| HOME >> BIOLOGY >> TECHNOLOGY |
CAMBRIDGE, Mass. (Nov. 3, 2008) When Albrecht Durer and other Renaissance artists painstakingly etched images onto plates, swabbed ink into the fine grooves and transferred the images to paper with a press, they never could have guessed that centuries later the same technique would uncover the secrets of human cells.
Whitehead Institute and Massachusetts Institute of Technology researchers have borrowed a technique from such "intaglio" printing to create snapshots describing the behavior of immune cell populations at a moment in time.
The work may aid vaccine research and eventually lead to clinical devices that change the way physicians diagnose and treat infection and disease, suggests J. Christopher Love, a former postdoctoral associate in the lab of Whitehead Member Hidde Ploegh and now an MIT assistant professor of chemical engineering.
For the first time, the method developed by Love and his colleagues lets researchers look at single white blood cells and measure specific characteristics of the antibodies they produce when the body is under attack.
The white blood cells called B cells can offer billions of combinations of antibodies that bind to bacteria, viruses or toxins, flagging the invaders for destruction. "There are no two cells with the exact same signature," notes Hidde Ploegh.

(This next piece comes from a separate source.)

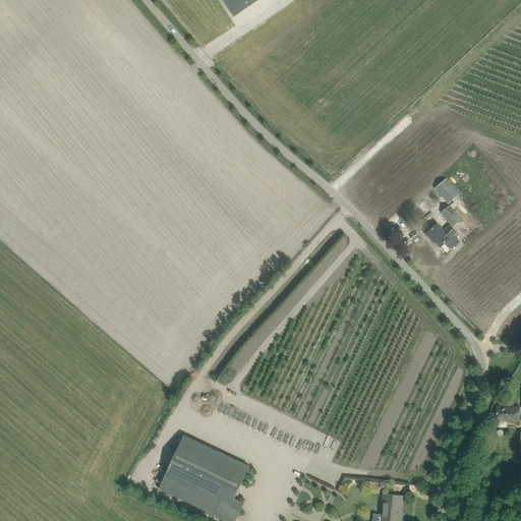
[(223,0),(234,17),(240,13),(259,0),(223,0)]
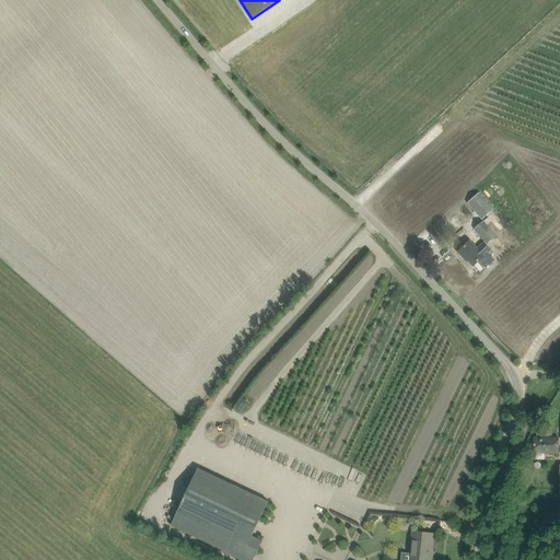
[(494,211),(479,194),(468,203),(483,220),(494,211)]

And neither is there much information about what combination of antibodies goes with what target, Ploegh adds. But isolating and keeping B cells alive long enough to investigate them is inefficient and time-consuming, and it has been impossible to fully correlate analyses of all the antibodies.
In recent years, biologists have begun to exploit a set of techniques, collectively called soft lithography, to transfer patterns of biological materials to microarrays, much as Renaissance artists transferred images to paper.
Love came up with a new twist on this idea: individual cells could make the ink.